No, because A makes you swim


----------



## Jas (Jul 10, 2020)

you can't! it's so unfortunate, i had a bunch of random shooting stars and i was swimming at the very back of my island so it took me forever to get back onto land LOL


----------



## Insulaire (Jul 10, 2020)

It’s also sad when you hear a balloon float above you, because you can’t shoot them down. But it’s fun to scroll the view and dive while a balloon flies over, because you can see it from the top! I love it when I’m able to see new view points in the game


----------



## honeybebop (Jul 10, 2020)

Insulaire said:


> No, because A makes you swim


ohh true !! tysm!


Jas said:


> you can't! it's so unfortunate, i had a bunch of random shooting stars and i was swimming at the very back of my island so it took me forever to get back onto land LOL


ahh i can imagine how annoying that must have been


----------



## Mayor Todd (Jul 11, 2020)

honeybebop said:


> ohh true !! tysm!
> 
> ahh i can imagine how annoying that must have been





Jas said:


> you can't! it's so unfortunate, i had a bunch of random shooting stars and i was swimming at the very back of my island so it took me forever to get back onto land LOL


I wonder if you can use the rescue service to get back to dry land.  Might be worth it if a really big meteor shower starts.


----------



## Insulaire (Jul 11, 2020)

Mayor Todd said:


> I wonder if you can use the rescue service to get back to dry land.  Might be worth it if a really big meteor shower starts.


Doesn’t Rescue Service clear the current spawn, like how a floating balloon disappears if you enter and then exit a building?


----------



## Sharksheep (Jul 11, 2020)

Mayor Todd said:


> I wonder if you can use the rescue service to get back to dry land.  Might be worth it if a really big meteor shower starts.



If it's a big Meteor, you won't have to worry about missing stars. You can wish as much as you want but you only need 20 wishes on your island to get the max star fragments that day.


----------



## honeybebop (Jul 11, 2020)

Mayor Todd said:


> I wonder if you can use the rescue service to get back to dry land.  Might be worth it if a really big meteor shower starts.


that’s rly interesting to consider!!


----------



## Mayor Todd (Jul 17, 2020)

Insulaire said:


> Doesn’t Rescue Service clear the current spawn, like how a floating balloon disappears if you enter and then exit a building?


I don't think it does, because a recent datamine shows that all weather, including meteor showers, occur based on a seed value created when you first start your island.  I've been waiting for an opportunity to test this, but I haven't seen a meteor shower in a long time.


----------



## basicbobagirl1130 (Jul 17, 2020)

The a button makes you swim in the water, so I doubt we could wish on stars while in the ocean.


----------



## Jhine7 (Jul 17, 2020)

If only!

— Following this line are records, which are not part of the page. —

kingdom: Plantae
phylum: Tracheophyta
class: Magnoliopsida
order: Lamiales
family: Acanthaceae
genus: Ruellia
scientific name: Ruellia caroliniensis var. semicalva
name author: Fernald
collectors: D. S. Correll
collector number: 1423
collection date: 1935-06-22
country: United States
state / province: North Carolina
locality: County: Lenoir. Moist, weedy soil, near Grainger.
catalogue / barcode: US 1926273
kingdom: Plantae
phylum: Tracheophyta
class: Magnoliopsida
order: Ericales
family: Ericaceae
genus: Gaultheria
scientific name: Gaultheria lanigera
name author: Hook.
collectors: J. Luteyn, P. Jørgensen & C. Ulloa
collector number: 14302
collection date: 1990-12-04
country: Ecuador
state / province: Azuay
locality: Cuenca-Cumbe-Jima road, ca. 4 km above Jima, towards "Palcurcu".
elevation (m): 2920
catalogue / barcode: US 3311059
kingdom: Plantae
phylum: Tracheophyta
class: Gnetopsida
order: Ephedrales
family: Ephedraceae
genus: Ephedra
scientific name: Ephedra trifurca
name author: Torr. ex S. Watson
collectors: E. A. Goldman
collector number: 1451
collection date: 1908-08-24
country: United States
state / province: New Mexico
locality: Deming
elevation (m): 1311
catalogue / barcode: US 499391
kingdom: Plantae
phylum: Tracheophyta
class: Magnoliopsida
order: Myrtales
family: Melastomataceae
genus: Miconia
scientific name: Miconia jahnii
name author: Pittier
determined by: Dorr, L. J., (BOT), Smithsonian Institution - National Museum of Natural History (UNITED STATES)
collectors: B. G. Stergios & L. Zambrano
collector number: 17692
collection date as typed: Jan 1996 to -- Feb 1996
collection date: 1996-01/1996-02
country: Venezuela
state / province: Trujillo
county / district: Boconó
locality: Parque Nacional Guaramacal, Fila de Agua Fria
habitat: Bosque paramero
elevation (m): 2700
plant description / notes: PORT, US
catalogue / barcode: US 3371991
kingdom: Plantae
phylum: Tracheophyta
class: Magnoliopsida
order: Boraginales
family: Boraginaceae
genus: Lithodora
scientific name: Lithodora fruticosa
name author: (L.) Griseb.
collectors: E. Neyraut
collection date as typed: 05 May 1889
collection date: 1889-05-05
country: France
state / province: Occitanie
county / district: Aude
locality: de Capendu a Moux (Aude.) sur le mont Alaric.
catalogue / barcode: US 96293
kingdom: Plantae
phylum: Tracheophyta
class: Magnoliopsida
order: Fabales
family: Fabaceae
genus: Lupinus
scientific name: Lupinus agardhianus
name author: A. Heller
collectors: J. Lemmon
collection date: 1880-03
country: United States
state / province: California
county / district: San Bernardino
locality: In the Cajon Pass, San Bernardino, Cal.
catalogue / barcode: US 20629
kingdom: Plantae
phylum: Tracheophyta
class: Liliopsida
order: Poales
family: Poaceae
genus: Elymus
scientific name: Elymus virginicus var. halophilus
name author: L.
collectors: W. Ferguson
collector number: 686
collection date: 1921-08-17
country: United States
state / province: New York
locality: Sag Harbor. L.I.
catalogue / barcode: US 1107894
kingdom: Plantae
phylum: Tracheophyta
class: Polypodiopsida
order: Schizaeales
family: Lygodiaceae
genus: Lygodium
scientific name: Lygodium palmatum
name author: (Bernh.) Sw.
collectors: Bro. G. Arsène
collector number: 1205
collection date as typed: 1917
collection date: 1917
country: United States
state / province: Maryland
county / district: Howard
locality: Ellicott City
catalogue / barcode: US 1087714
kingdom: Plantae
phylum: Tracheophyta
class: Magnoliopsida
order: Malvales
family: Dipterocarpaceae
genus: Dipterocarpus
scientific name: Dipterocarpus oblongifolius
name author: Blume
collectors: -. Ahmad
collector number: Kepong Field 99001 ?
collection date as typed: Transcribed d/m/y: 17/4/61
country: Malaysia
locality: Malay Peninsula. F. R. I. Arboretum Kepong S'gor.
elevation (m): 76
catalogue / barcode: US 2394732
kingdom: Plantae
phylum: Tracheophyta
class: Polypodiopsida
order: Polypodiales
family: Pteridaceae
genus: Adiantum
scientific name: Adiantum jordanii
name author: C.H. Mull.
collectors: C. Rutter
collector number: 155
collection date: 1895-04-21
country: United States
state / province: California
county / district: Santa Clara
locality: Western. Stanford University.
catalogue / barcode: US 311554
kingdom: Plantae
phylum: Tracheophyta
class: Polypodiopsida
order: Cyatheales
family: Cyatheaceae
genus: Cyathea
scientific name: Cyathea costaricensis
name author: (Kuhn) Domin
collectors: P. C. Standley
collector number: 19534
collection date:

I don't like how you can't change the camera angle while swimming. You have to stop, not like running.


----------



## Hobowire (Jul 17, 2020)

nope.. you cant pop ballons either.... all those lost balloons on the edge.


----------



## Your Local Wild Child (Jul 17, 2020)

No, sadly. Otherwise I probably would be doing my wishing as a seal! (I have a setup with the dog nose, nook inc wetsuit and stockings)


----------



## Roxxy (Jul 17, 2020)

Only wish we could wish when swimming. Don’t get me started on the balloons


----------